A method for repeated neural circuit identification in noisy brain graph data
Society for Neuroscience 2019
As larger neural circuit data becomes broadly available to the research community, researchers look to the brain to understand why humans perform certain tasks robustly and efficiently and the underlying circuitry for some neurological disorders. In particular, discovery of repeated structure in large, newly collected brain image volumes would support the conjecture that the brain is modularly organized. At the same time, information extracted from brain imaging is inherently noisy due to errors manifested at all stages of the reconstruction process and the inability of humans to proofread or ground truth the vast amount of data available. Robust methods to analyze brain data could lead to the discovery of repeated brain structure, even in the presence of errors. We define a probabilistic approach to identify significant subgraph structures within imperfect graph data, allowing us to capture uncertainty in our discovery process and perform inference over noisy data. Our probabilistic approach uses graph data where edges are not binary, but rather have some confidence level, or weight, associated with them, as you might expect to obtain from a computer vision algorithm. While current methods often threshold the edges based on their weights, we instead use the edge weights to define a random graph model similar to an Erdös-Rényi model, but where the edges have varying probabilities based on the provided edge weight, thus creating a data-driven probabilistic graph.
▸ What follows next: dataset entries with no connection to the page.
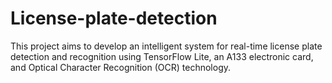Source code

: # License-plate-detection
This project aims to develop an intelligent system for real-time license plate detection and recognition using TensorFlow Lite, an A133 electronic card, and Optical Character Recognition (OCR) technology.
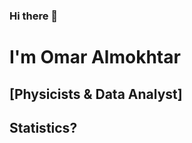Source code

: ### Hi there 👋
# I'm Omar Almokhtar 
## [Physicists & Data Analyst] 

<!--
**Omars32/Omars32** is a ✨ _special_ ✨ repository because its `README.md` (this file) appears on your GitHub profile.

Here are some ideas to get you started:

- 🔭 I’m currently working on ...
- 🌱 I’m currently learning ...
- 👯 I’m looking to collaborate on ...
- 🤔 I’m looking for help with ...
- 💬 Ask me about ...
- 📫 How to reach me: ...
- 😄 Pronouns: ...
- ⚡ Fun fact: ...
--> 
## Statistics? 


<!-- Pin a Card of your main projects: 
[![Readme Card](https://github-readme-stats.vercel.app/api/pin/?username=Omars32&repo=Github_Readme)](https://github.com/Omars32/Github_Readme)
-->
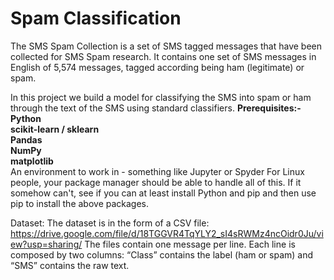 <h1>Spam Classification</h1>
The SMS Spam Collection is a set of SMS tagged messages that have been collected for SMS Spam research. It contains one set of SMS messages in English of 5,574 messages, tagged according being ham (legitimate) or spam.<br>
 
In this project we build a model for classifying the SMS into spam or ham through the text of the SMS using standard classifiers.
<b>Prerequisites:-</b><br>
<b>
Python<br>
scikit-learn / sklearn<br>
Pandas<br>
NumPy<br>
matplotlib<br></b>
An environment to work in - something like Jupyter or Spyder
For Linux people, your package manager should be able to handle all of this. If it somehow can't, see if you can at least install Python and pip and then use pip to install the above packages.

Dataset:
The dataset is in the form of a CSV file:
https://drive.google.com/file/d/18TGGVR4TqYLY2_sI4sRWMz4ncOidr0Ju/view?usp=sharing/
The files contain one message per line. Each line is composed by two columns: “Class” contains the label (ham or spam) and “SMS” contains the raw text.



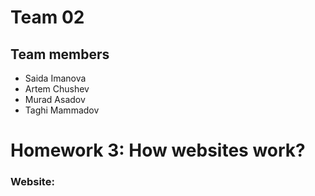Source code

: <!DOCTYPE html>
<html lang = "en">
<main>
  <h1>Team 02</h1>
  <h2>Team members</h2>
   <ul>
      <li>Saida Imanova</li>
      <li>Artem Chushev</li>
      <li>Murad Asadov</li>
      <li>Taghi Mammadov</li>
    </ul>
  <h1>Homework 3: How websites work?</h1>
  <h3>Website:</h3>
</main>
  </html>

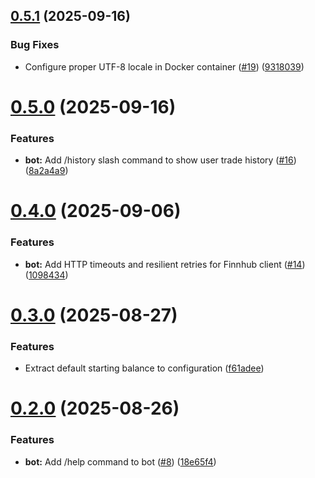 ## [0.5.1](https://github.com/KhiemNguyen15/StonkMarketGame/compare/v0.5.0...v0.5.1) (2025-09-16)


### Bug Fixes

* Configure proper UTF-8 locale in Docker container ([#19](https://github.com/KhiemNguyen15/StonkMarketGame/issues/19)) ([9318039](https://github.com/KhiemNguyen15/StonkMarketGame/commit/9318039884f31726674c019a333dcb3eed30bf73))

# [0.5.0](https://github.com/KhiemNguyen15/StonkMarketGame/compare/v0.4.0...v0.5.0) (2025-09-16)


### Features

* **bot:** Add /history slash command to show user trade history ([#16](https://github.com/KhiemNguyen15/StonkMarketGame/issues/16)) ([8a2a4a9](https://github.com/KhiemNguyen15/StonkMarketGame/commit/8a2a4a9e34dbdc0991788dd938eec3b2a0eb84c8))

# [0.4.0](https://github.com/KhiemNguyen15/StonkMarketGame/compare/v0.3.0...v0.4.0) (2025-09-06)


### Features

* **bot:** Add HTTP timeouts and resilient retries for Finnhub client ([#14](https://github.com/KhiemNguyen15/StonkMarketGame/issues/14)) ([1098434](https://github.com/KhiemNguyen15/StonkMarketGame/commit/1098434cc3ec067fbeccc18742c09f5254f9149a))

# [0.3.0](https://github.com/KhiemNguyen15/StonkMarketGame/compare/v0.2.0...v0.3.0) (2025-08-27)


### Features

* Extract default starting balance to configuration ([f61adee](https://github.com/KhiemNguyen15/StonkMarketGame/commit/f61adee59a09b5818533e29c48878b55e5f3064e))

# [0.2.0](https://github.com/KhiemNguyen15/StonkMarketGame/compare/v0.1.1...v0.2.0) (2025-08-26)


### Features

* **bot:** Add /help command to bot ([#8](https://github.com/KhiemNguyen15/StonkMarketGame/issues/8)) ([18e65f4](https://github.com/KhiemNguyen15/StonkMarketGame/commit/18e65f4dee13b5eea811b12eea655a054da3ecda))
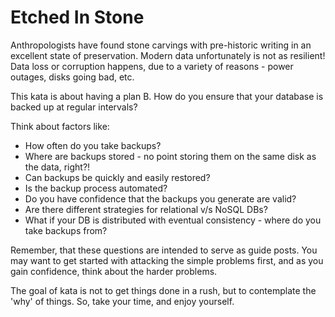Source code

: # Etched In Stone

Anthropologists have found stone carvings with pre-historic writing in an excellent state of
preservation. Modern data unfortunately is not as resilient! Data loss or corruption happens,
due to a variety of reasons - power outages, disks going bad, etc.

This kata is about having a plan B. How do you ensure that your database is backed up at regular intervals?

Think about factors like:
- How often do you take backups?
- Where are backups stored - no point storing them on the same disk as the data, right?!
- Can backups be quickly and easily restored?
- Is the backup process automated?
- Do you have confidence that the backups you generate are valid?
- Are there different strategies for relational v/s NoSQL DBs?
- What if your DB is distributed with eventual consistency - where do you take backups from?

Remember, that these questions are intended to serve as guide posts. You may want to get started
with attacking the simple problems first, and as you gain confidence, think about the harder problems.

The goal of kata is not to get things done in a rush, but to contemplate the 'why' of things. So,
take your time, and enjoy yourself.
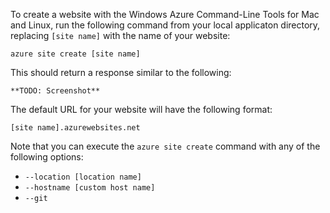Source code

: To create a website with the Windows Azure Command-Line Tools for Mac and Linux, run the following command from your local applicaton directory, replacing `[site name]` with the name of your website:

	azure site create [site name]

This should return a response similar to the following:

	**TODO: Screenshot**

The default URL for your website will have the following format:

	[site name].azurewebsites.net

Note that you can execute the `azure site create` command with any of the following options:

* `--location [location name]`
* `--hostname [custom host name]`
* `--git`
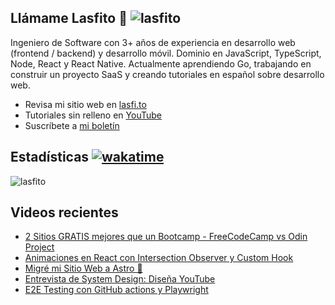 
## Llámame Lasfito 👋 <img src="https://komarev.com/ghpvc/?username=lasfito&label=Profile%20views&color=0e75b6&style=flat" alt="lasfito" /> 

Ingeniero de Software con 3+ años de experiencia en desarrollo web (frontend / backend) y desarrollo móvil. Dominio en JavaScript, TypeScript, Node, React y React Native. Actualmente aprendiendo Go, trabajando en construir un proyecto SaaS y creando tutoriales en español sobre desarrollo web.

  - Revisa mi sitio web en [lasfi.to](https://lasfi.to)
  - Tutoriales sin relleno en [YouTube](https://www.youtube.com/channel/UCwfeUZwjfNsIFqFURiqkLSw)
  - Suscríbete a <a href="http://lasfi.to/1-2-3/"  target="_blank"> mi boletín </a>
   

## Estadísticas [![wakatime](https://wakatime.com/badge/user/5f64052e-88c6-4b16-a87a-e9f52142e69a.svg)](https://wakatime.com/@5f64052e-88c6-4b16-a87a-e9f52142e69a)


<img align="center" src="https://github-readme-stats.vercel.app/api/top-langs?username=lasfito&show_icons=true&locale=es&layout=compact&langs_count=4&theme=nord&custom_title=Stack+según+GitHub" alt="lasfito" /> 

## Videos recientes
<!-- BLOG-POST-LIST:START -->
- [2 Sitios GRATIS mejores que un Bootcamp - FreeCodeCamp vs Odin Project](https://www.youtube.com/watch?v=5oZQqcag13U)
- [Animaciones en React con Intersection Observer y Custom Hook](https://www.youtube.com/watch?v=2AMdK8yHvX0)
- [Migré mi Sitio Web a Astro 🚀](https://www.youtube.com/watch?v=m_3d5BpgaE4)
- [Entrevista de System Design: Diseña YouTube](https://www.youtube.com/watch?v=n6J_SMZrkdI)
- [E2E Testing con GitHub actions y Playwright](https://www.youtube.com/watch?v=S4nIcfLyGSY)
<!-- BLOG-POST-LIST:END -->











  
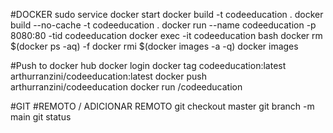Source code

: #DOCKER
sudo service docker start
docker build -t codeeducation .
docker build --no-cache -t codeeducation .
docker run --name codeeducation -p 8080:80 -tid codeeducation
docker exec -it codeeducation bash
docker rm $(docker ps -aq) -f
docker rmi $(docker images -a -q)
docker images

#Push to docker hub
docker login
docker tag codeeducation:latest arthurranzini/codeeducation:latest
docker push arthurranzini/codeeducation
docker run /codeeducation

#GIT
#REMOTO / ADICIONAR REMOTO
git checkout master
git branch -m main
git status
The intuition is that the true, underlying graph and small variations of it would occur with high probability in this model. Once the random graph model is defined, we use standard probabilistic graph techniques and sampling to determine the distribution of a subgraph occurring in this data-driven model. This distribution may then be compared with that from a standard Erdös-Rényi model with similar expected density using the Kolmogorov-Smirnov test. In other words, we compare the existence of a subgraph in our data-driven random graph model with the existence of that subgraph in a purely random model. Thus, we work towards identifying structural motifs in the presence of unknown reconstruction errors. We apply our methods to a handful of small subgraphs for initial testing of this approach and compare to the results obtained using a thresholded graph.